### ACTION ITEM A
In the entries, from their start through the line that contains "בריכות הפיברגלס שלנו", inclusive, switch every "REDAZIONE" to "STAFF" and give those lines back with nothing else changed. Leave the pictures out of your answer.

### SOURCE EXTRACT
Amazon CloudSearch & Apache Solr 3.6

With the advent of the “Information Age”, massive amounts of data & information is being added into our lives every second. Gone are the days of MB & GB. Today everything is in the order of TB and PB. Raw data is worthless unless meaningful information can be extracted out of it & made searchable so that end users derive value.

Search plays the most integral role in today’s websites and online applications. Search has the power to make or break a business. Hence, sufficient time has to be spent to make search a meaningful experience to the users.

We will look at David & Goliath of search technologies – Amazon CloudSearch & Apache Solr.

Amazon CloudSearch is a “fully-managed search service in the cloud that allows customers to easily integrate fast and highly scalable search functionality into their applications. It seamlessly scales as the amount of searchable data increases or as the query rate changes, and developers can change search parameters, fine tune search relevance, and apply new settings at any time without having to upload the data again. It supports a rich set of features including free text search, faceted search, customizable relevance ranking, configurable search fields, text processing options, and near real-time indexing.

Apache Solr is a “popular, blazing fast open source enterprise search platform from the Apache Lucene project. Its major features include powerful full-text search, hit highlighting, faceted search, dynamic clustering, database integration, rich document (e.g., Word, PDF) handling, and geospatial search. Solr is highly scalable, providing distributed search and index replication.”

First, let’s compare these two search technologies with respect to their feature set –

Breed

Apache Solr is completely open source. It is written entirely in Java and uses Lucene under the hood. However, Amazon CloudSearch is a proprietary creation and is based on Amazon’s A9 technology.

### DATASET ENTRIES
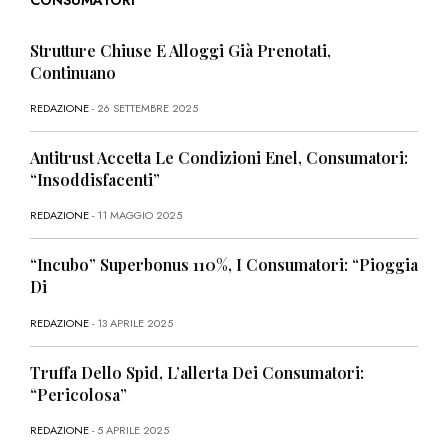
Strutture Chiuse E Alloggi Già Prenotati,
Continuano
REDAZIONE
- 26 SETTEMBRE 2025
Antitrust Accetta Le Condizioni Enel, Consumatori:
“Insoddisfacenti”
REDAZIONE
- 11 MAGGIO 2025
“Incubo” Superbonus 110%, I Consumatori: “Pioggia
Di
REDAZIONE
- 13 APRILE 2025
Truffa Dello Spid, L’allerta Dei Consumatori:
“Pericolosa”
REDAZIONE
- 5 APRILE 2025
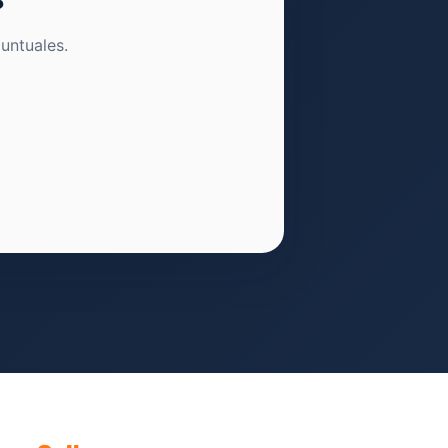
?
untuales.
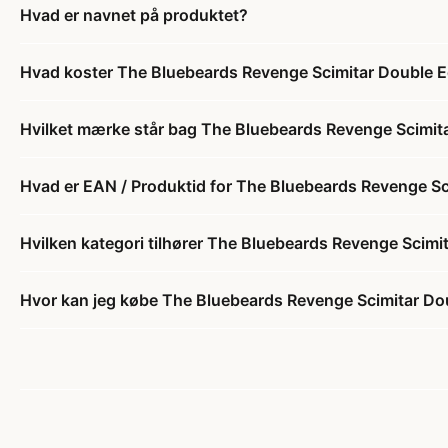
Hvad er navnet på produktet?
Hvad koster The Bluebeards Revenge Scimitar Double E
Hvilket mærke står bag The Bluebeards Revenge Scimit
Hvad er EAN / Produktid for The Bluebeards Revenge Sc
Hvilken kategori tilhører The Bluebeards Revenge Scimi
Hvor kan jeg købe The Bluebeards Revenge Scimitar Do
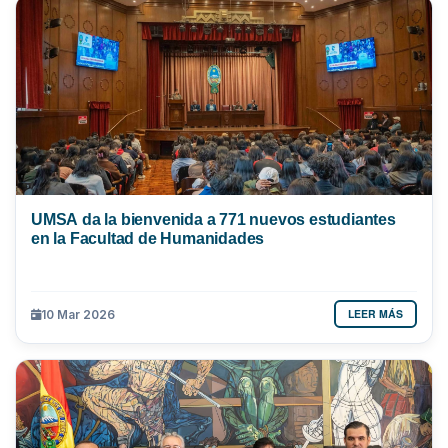
UMSA da la bienvenida a 771 nuevos estudiantes
en la Facultad de Humanidades
LEER MÁS
10 Mar 2026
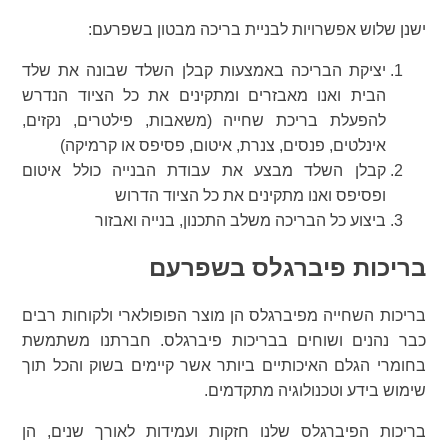
ישנן שלוש אפשרויות לבניית בריכה מבטון בשפרעם:
יציקת הבריכה באמצעות קבלן השלד שבונה את שלד
הבית ואנו מאבזרים ומתקינים את כל הציוד הנדרש
להפעלת בריכת שחייה (משאבות, פילטרים, נקזים,
אינלטים, פנסים, צנרת, איטום, פסיפס או קרמיקה)
קבלן השלד מבצע את עבודת הבנייה כולל איטום
ופסיפס ואנו מתקינים את כל הציוד הדרוש
ביצוע כל הבריכה משלב התכנון, בנייה ואבזור
בריכות פיברגלס בשפרעם
בריכות השחייה מפיברגלס הן מוצר הפופולארי ולקוחות רבים
כבר נהנים ושוחים בבריכות פיברגלס. חברתנו משתמשת
בחומרי הגלם האיכותיים ביותר אשר קיימים בשוק והכל תוך
שימוש בידע וטכנולוגיה מתקדמים.
בריכות הפיברגלס שלנו חזקות ועמידות לאורך שנים, הן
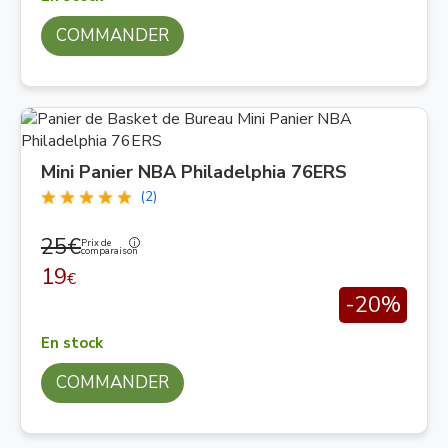
COMMANDER
Mini Panier NBA Philadelphia 76ERS
(2)
25€
Prix de
comparaison
19
€
-20%
En stock
COMMANDER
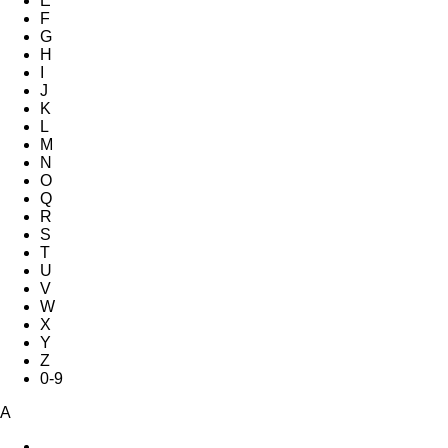
E
F
G
H
I
J
K
L
M
N
O
Q
R
S
T
U
V
W
X
Y
Z
0-9
A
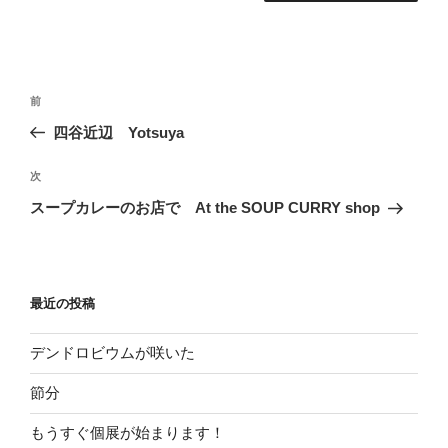
投
過
前
稿
去
四谷近辺 Yotsuya
ナ
の
ビ
投
次
次
稿
ゲ
の
スープカレーのお店で At the SOUP CURRY shop
投
ー
稿
シ
ョ
最近の投稿
ン
デンドロビウムが咲いた
節分
もうすぐ個展が始まります！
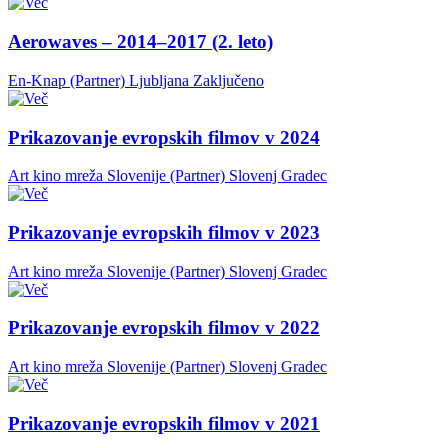
Aerowaves – 2014–2017 (2. leto)
En-Knap (Partner)
Ljubljana
Zaključeno
Prikazovanje evropskih filmov v 2024
Art kino mreža Slovenije (Partner)
Slovenj Gradec
Prikazovanje evropskih filmov v 2023
Art kino mreža Slovenije (Partner)
Slovenj Gradec
Prikazovanje evropskih filmov v 2022
Art kino mreža Slovenije (Partner)
Slovenj Gradec
Prikazovanje evropskih filmov v 2021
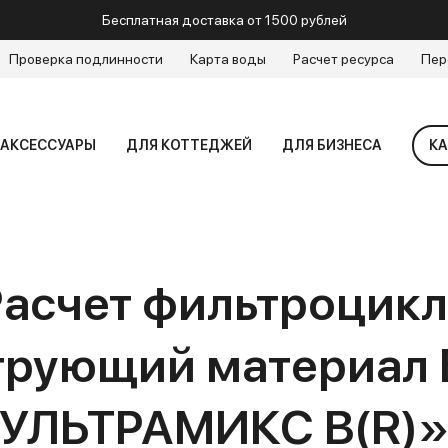
Бесплатная доставка от 1500 рублей
Проверка подлинности
Карта воды
Расчет ресурса
Пер
АКСЕССУАРЫ
ДЛЯ КОТТЕДЖЕЙ
ДЛЯ БИЗНЕСА
КА
Расчет фильтроцикл
рующий материал
УЛЬТРАМИКС B(R)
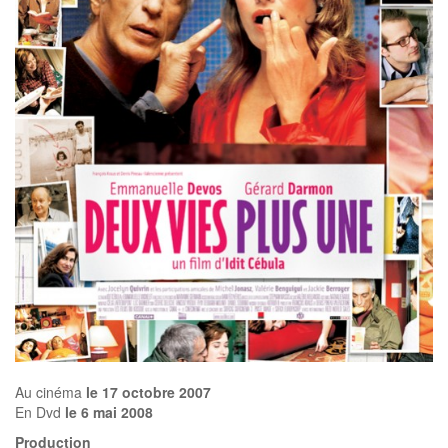
Au cinéma
le 17 octobre 2007
En Dvd
le 6 mai 2008
Production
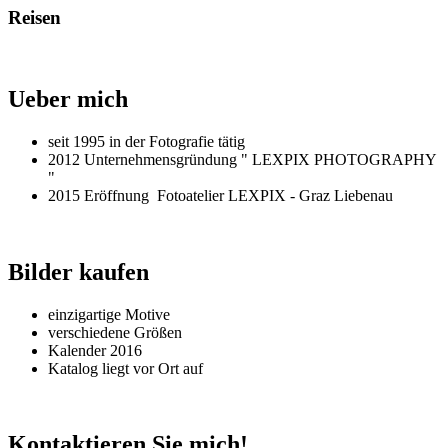
Reisen
Ueber mich
seit 1995 in der Fotografie tätig
2012 Unternehmensgründung " LEXPIX PHOTOGRAPHY
"
2015 Eröffnung Fotoatelier LEXPIX - Graz Liebenau
Bilder kaufen
einzigartige Motive
verschiedene Größen
Kalender 2016
Katalog liegt vor Ort auf
Kontaktieren Sie mich!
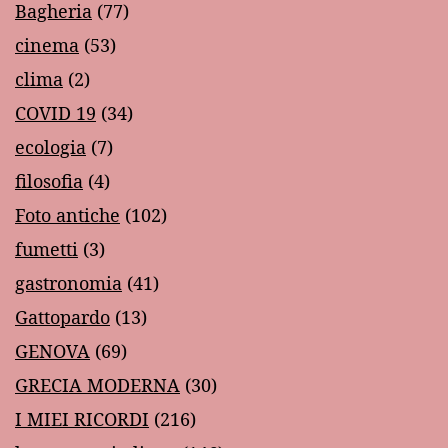
Bagheria
(77)
cinema
(53)
clima
(2)
COVID 19
(34)
ecologia
(7)
filosofia
(4)
Foto antiche
(102)
fumetti
(3)
gastronomia
(41)
Gattopardo
(13)
GENOVA
(69)
GRECIA MODERNA
(30)
I MIEI RICORDI
(216)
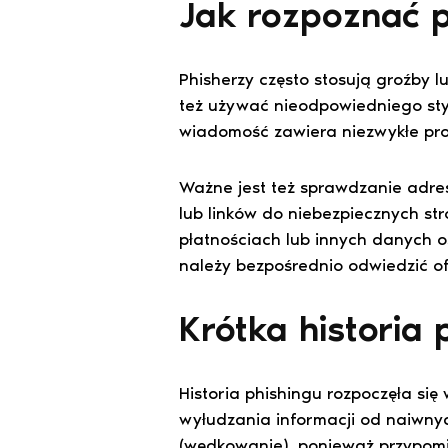
Jak rozpoznać p
Phisherzy często stosują groźby 
też używać nieodpowiedniego styl
wiadomość zawiera niezwykłe pro
Ważne jest też sprawdzanie adre
lub linków do niebezpiecznych st
płatnościach lub innych danych o
należy bezpośrednio odwiedzić of
Krótka historia 
Historia phishingu rozpoczęła si
wyłudzania informacji od naiwnyc
(wędkowanie), ponieważ przypomin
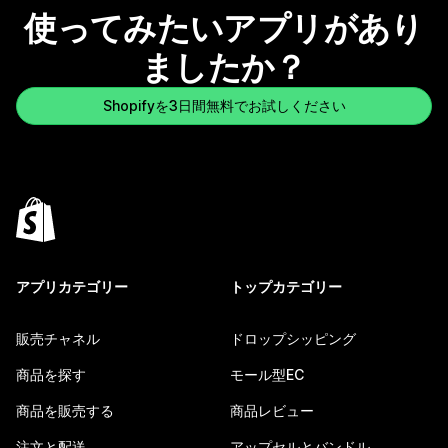
使ってみたいアプリがあり
ましたか？
Shopifyを3日間無料でお試しください
アプリカテゴリー
トップカテゴリー
販売チャネル
ドロップシッピング
商品を探す
モール型EC
商品を販売する
商品レビュー
注文と配送
アップセルとバンドル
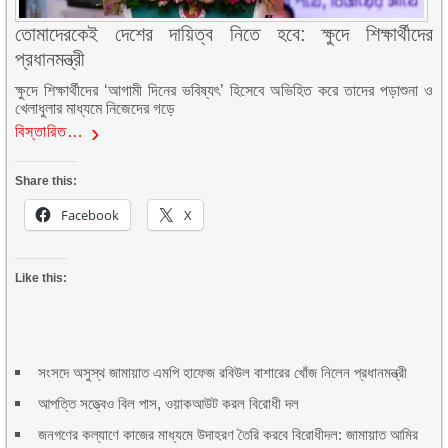
তোমাদেরকেই দেশের দায়িত্ব নিতে হবে: ক্ষুদে শিক্ষার্থীদের
প্রধানমন্ত্রী
ক্ষুদে শিক্ষার্থীদের ‘আগামী দিনের ভবিষ্যৎ’ হিসেবে অভিহিত করে তাদের পড়াশুনা ও
খেলাধুলার মাধ্যমে নিজেদের গড়ে
বিস্তারিত…
Share this:
Facebook
X
Like this:
সংসদে অসুস্থ জামায়াত এমপি হাফেজ রবিউল বাশারের খোঁজ নিলেন প্রধানমন্ত্রী
আপত্তি সত্ত্বেও বিল পাস, ওয়াকআউট করল বিরোধী দল
জনগণের কল্যাণে কাজের মাধ্যমে উদাহরণ তৈরি করবে বিরোধীদল: জামায়াত আমির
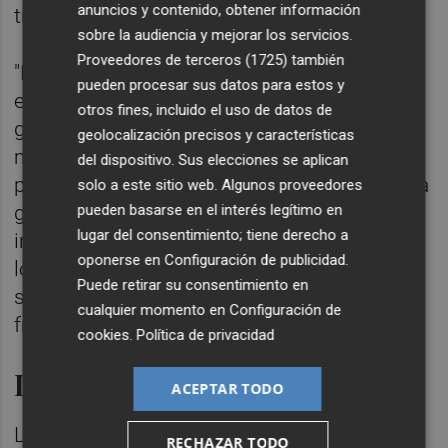
anuncios y contenido, obtener información
transporte público gratuito", ha dicho.
sobre la audiencia y mejorar los servicios.
Proveedores de terceros (1725)
también
"La igualdad son esos 23.000 jóvenes
pueden procesar sus datos para estos y
extremeños que podrán estudiar este curso
otros fines, incluido el uso de datos de
gracias a una beca, son las casi 60.000
geolocalización precisos y características
mujeres en Castilla y La Mancha que van a
del dispositivo. Sus elecciones se aplican
poder pagar sus facturas, pedir una hipoteca
solo a este sitio web. Algunos proveedores
pueden basarse en el interés legítimo en
gracias y que cuentan hoy con un contrato
lugar del consentimiento; tiene derecho a
indefinido que antes no tenían. Igualdad son
oponerse en
Configuración de publicidad
.
los 264.000 hogares andaluces con bono
Puede retirar su consentimiento en
social eléctrico que se van a liberar de pasar
cualquier momento en
Configuración de
frío este invierno", ha puntualizado.
cookies
.
Política de privacidad
La sesión de investidura
ACEPTAR TODO
La sesión de investidura del candidato
RECHAZAR TODO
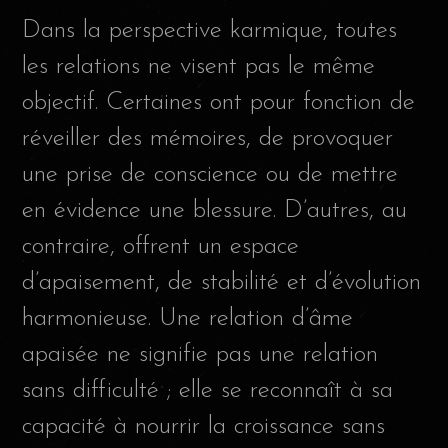
Dans la perspective karmique, toutes
les relations ne visent pas le même
objectif. Certaines ont pour fonction de
réveiller des mémoires, de provoquer
une prise de conscience ou de mettre
en évidence une blessure. D’autres, au
contraire, offrent un espace
d’apaisement, de stabilité et d’évolution
harmonieuse. Une relation d’âme
apaisée ne signifie pas une relation
sans difficulté ; elle se reconnaît à sa
capacité à nourrir la croissance sans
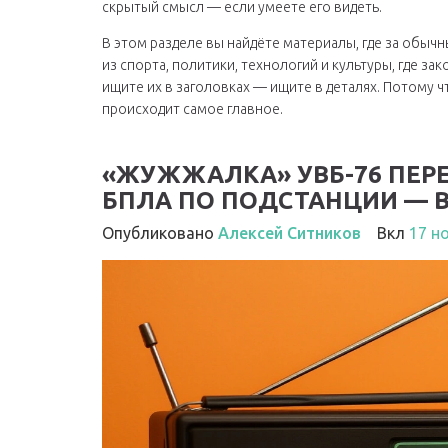
скрытый смысл — если умеете его видеть.
В этом разделе вы найдёте материалы, где за обыч
из спорта, политики, технологий и культуры, где 
ищите их в заголовках — ищите в деталях. Потому ч
происходит самое главное.
«ЖУЖЖАЛКА» УВБ-76 ПЕРЕ
БПЛА ПО ПОДСТАНЦИИ — 
Опубликовано
Алексей Ситников
Вкл
17 н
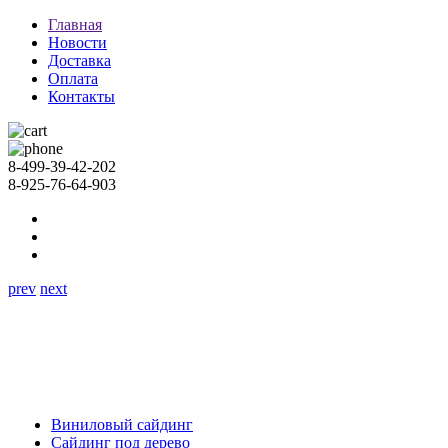
Главная
Новости
Доставка
Оплата
Контакты
8-499-39-42-202
8-925-76-64-903
prev
next
Виниловый сайдинг
Сайдинг под дерево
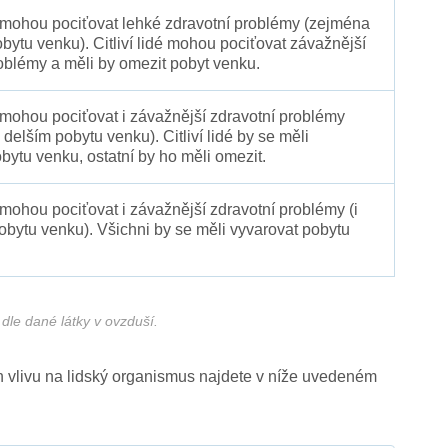
é mohou pociťovat lehké zdravotní problémy (zejména
obytu venku). Citliví lidé mohou pociťovat závažnější
oblémy a měli by omezit pobyt venku.
 mohou pociťovat i závažnější zdravotní problémy
 delším pobytu venku). Citliví lidé by se měli
bytu venku, ostatní by ho měli omezit.
 mohou pociťovat i závažnější zdravotní problémy (i
pobytu venku). Všichni by se měli vyvarovat pobytu
dle dané látky v ovzduší.
ich vlivu na lidský organismus najdete v níže uvedeném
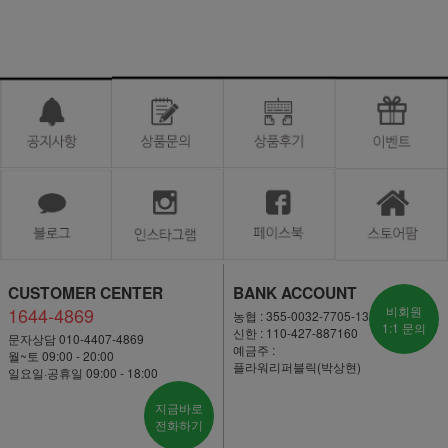
CUSTOMER CENTER
BANK ACCOUNT
1644-4869
비회원
농협 : 355-0032-7705-13
1:1 문의
신한 : 110-427-887160
문자상담 010-4407-4869
예금주 :
월~토 09:00 - 20:00
플라워리퍼블릭(박상현)
일요일·공휴일 09:00 - 18:00
지금바로
전화하기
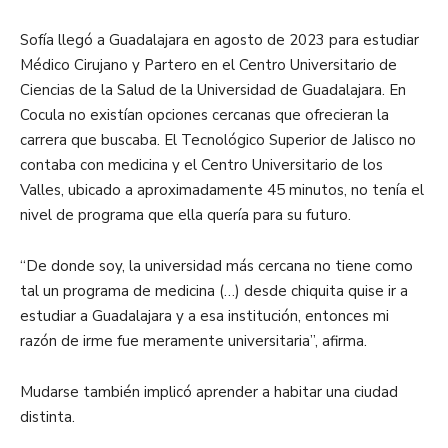
Sofía llegó a Guadalajara en agosto de 2023 para estudiar
Médico Cirujano y Partero en el Centro Universitario de
Ciencias de la Salud de la Universidad de Guadalajara. En
Cocula no existían opciones cercanas que ofrecieran la
carrera que buscaba. El Tecnológico Superior de Jalisco no
contaba con medicina y el Centro Universitario de los
Valles, ubicado a aproximadamente 45 minutos, no tenía el
nivel de programa que ella quería para su futuro.
“De donde soy, la universidad más cercana no tiene como
tal un programa de medicina (…) desde chiquita quise ir a
estudiar a Guadalajara y a esa institución, entonces mi
razón de irme fue meramente universitaria”, afirma.
Mudarse también implicó aprender a habitar una ciudad
distinta.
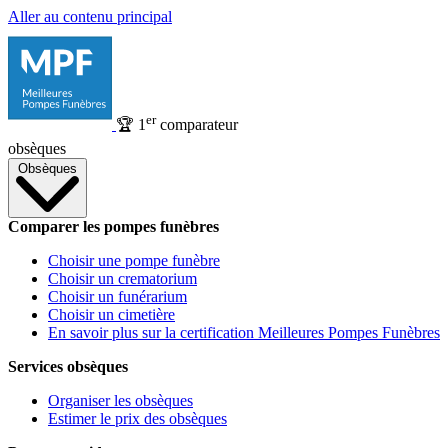
Aller au contenu principal
er
🏆
1
comparateur
obsèques
Obsèques
Comparer les pompes funèbres
Choisir une pompe funèbre
Choisir un crematorium
Choisir un funérarium
Choisir un cimetière
En savoir plus sur la certification Meilleures Pompes Funèbres
Services obsèques
Organiser les obsèques
Estimer le prix des obsèques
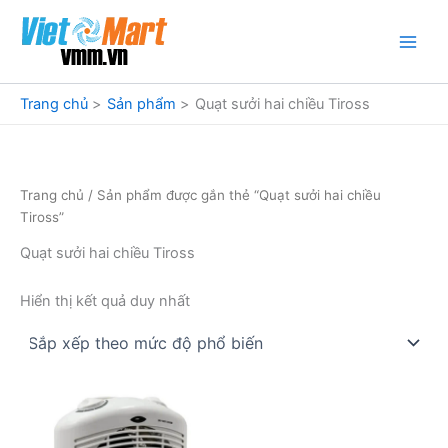
Nhảy
tới
nội
dung
Trang chủ
Sản phẩm
Quạt sưởi hai chiều Tiross
Trang chủ
/ Sản phẩm được gắn thẻ “Quạt sưởi hai chiều
Tiross”
Quạt sưởi hai chiều Tiross
Hiển thị kết quả duy nhất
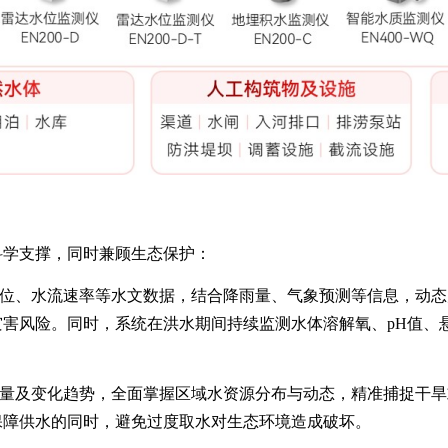
科学支撑，同时兼顾生态保护：
位、水流速率等水文数据，结合降雨量、气象预测等信息，动态
害风险。同时，系统在洪水期间持续监测水体溶解氧、pH值、
量及变化趋势，全面掌握区域水资源分布与动态，精准捕捉干旱
保障供水的同时，避免过度取水对生态环境造成破坏。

### ACTION ITEM B
Answer these questions from the CloudSearch and Solr comparison, one line each:
(i) In what order of size does the comparison say everything is today?
(ii) Which project is Apache Solr from?
(iii) What technology is Amazon CloudSearch based on?

### ANSWER AREA A
Strutture Chiuse E Alloggi Già Prenotati,
Continuano
STAFF
- 26 SETTEMBRE 2025
Antitrust Accetta Le Condizioni Enel, Consumatori:
“Insoddisfacenti”
STAFF
- 11 MAGGIO 2025
“Incubo” Superbonus 110%, I Consumatori: “Pioggia
Di
STAFF
- 13 APRILE 2025
Truffa Dello Spid, L’allerta Dei Consumatori:
“Pericolosa”
STAFF
- 5 APRILE 2025
?
untuales.
Hvad er navnet på produktet?
Hvad koster The Bluebeards Revenge Scimitar Double E
Hvilket mærke står bag The Bluebeards Revenge Scimit
Hvad er EAN / Produktid for The Bluebeards Revenge Sc
Hvilken kategori tilhører The Bluebeards Revenge Scimi
Hvor kan jeg købe The Bluebeards Revenge Scimitar Do
UMSA da la bienvenida a 771 nuevos estudiantes
en la Facultad de Humanidades
LEER MÁS
10 Mar 2026
ישנן שלוש אפשרויות לבניית בריכה מבטון בשפרעם:
יציקת הבריכה באמצעות קבלן השלד שבונה את שלד
הבית ואנו מאבזרים ומתקינים את כל הציוד הנדרש
להפעלת בריכת שחייה (משאבות, פילטרים, נקזים,
אינלטים, פנסים, צנרת, איטום, פסיפס או קרמיקה)
קבלן השלד מבצע את עבודת הבנייה כולל איטום
ופסיפס ואנו מתקינים את כל הציוד הדרוש
ביצוע כל הבריכה משלב התכנון, בנייה ואבזור
בריכות פיברגלס בשפרעם
בריכות השחייה מפיברגלס הן מוצר הפופולארי ולקוחות רבים
כבר נהנים ושוחים בבריכות פיברגלס. חברתנו משתמשת
בחומרי הגלם האיכותיים ביותר אשר קיימים בשוק והכל תוך
שימוש בידע וטכנולוגיה מתקדמים.
בריכות הפיברגלס שלנו חזקות ועמידות לאורך שנים, הן

### ANSWER AREA B
(i) TB and PB
(ii) The Apache Lucene project
(iii) Amazon's A9 technology